Le président américain Donald Trump affirme que la police d’immigration (ICE) devrait poursuivre les contrôles routiers malgré les récentes fusillades mortelles, ce qui semble contredire une nouvelle politique visant à y mettre fin.
Mercredi matin, M. Trump a écrit sur ses réseaux sociaux que l’ICE «fait un EXCELLENT travail, un travail qui doit être fait».
Le président républicain affirme que l’ICE est essentiel pour expulser les criminels qui ont été admis au pays sous l’administration démocrate précédente.
«Nous devons être forts, fermes et intelligents, et nous NE POUVONS PAS renoncer à l’un des outils de lutte contre la criminalité les plus importants et les plus efficaces de l’ICE: LES CONTRÔLES ROUTIERS!» a-t-il dit. «Si nous le faisons, nous jouons le jeu des criminels.»
Ce changement de politique fait suite à la mort d’un conducteur colombien, abattu lundi dans le Maine par un agent de l’ICE, et survient une semaine après qu’un autre agent a abattu un automobiliste à Houston, ce qui ravive les critiques à l’égard des tactiques d’intervention de l’agence, déjà largement condamnées l’hiver dernier après les décès d’Alex Pretti et de Renee Good au Minnesota.
En Floride, mardi, un troisième homme en l’espace d’environ une semaine est décédé lors d’une intervention des agents d’immigration. Cette fois-ci, un homme de 28 ans a été tué après avoir été heurté par une remorque de tracteur alors qu’il tentait de fuir les agents d’immigration et d’autres agents fédéraux, ont indiqué les autorités.

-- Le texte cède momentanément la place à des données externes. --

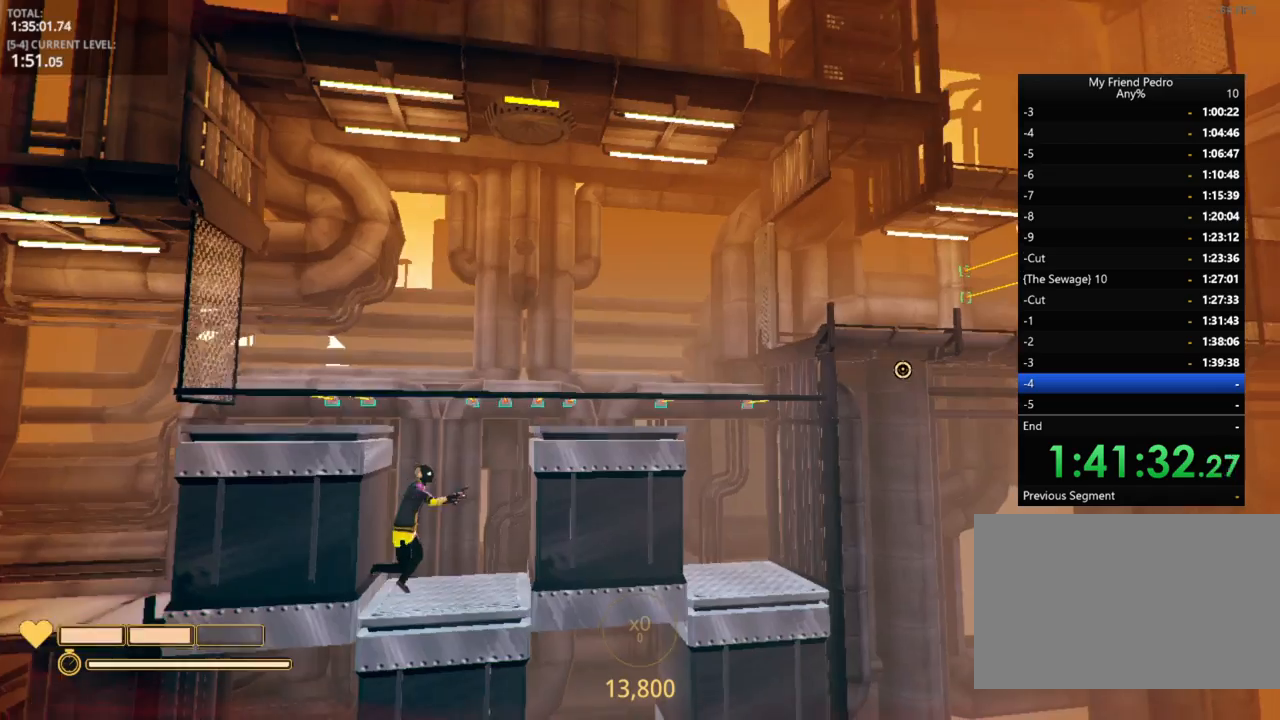
{"keys": ["d"], "mouse_move": "still", "events": [[183, "d", "up"], [266, "d", "down"]]}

C’est un scénario qui se répète sans cesse depuis le début de la campagne de répression en matière d’immigration menée par l’administration Trump : les agents fédéraux affrontant des conducteurs puis affirmant avoir ouvert le feu lorsque leurs véhicules sont devenus un danger. Et ce, malgré des décennies d’avertissements de la part d’experts en matière de maintien de l’ordre selon lesquels tirer sur des autos en mouvement présente un danger en soi et devrait presque toujours être évité.
Au moins 10 personnes ont été tuées lors d’opérations d’immigration depuis le début de la campagne de déportation de masse menée par l’administration Trump. Au moins quatre de ces décès concernaient des personnes se trouvant dans des véhicules, dont un la semaine dernière à Houston, une tendance si préoccupante que la sénatrice américaine Susan Collins a déclaré mardi avoir exhorté le secrétaire du DHS, Markwayne Mullin, «à mettre fin à tous les contrôles routiers non urgents».
John Sandweg, qui occupait le poste de directeur par intérim de l’ICE – qui relève du DHS – sous l’administration Obama, a récemment estimé qu’il y avait eu environ 18 fusillades lors de contrôles routiers depuis le début de la campagne de répression en matière d’immigration menée par Trump.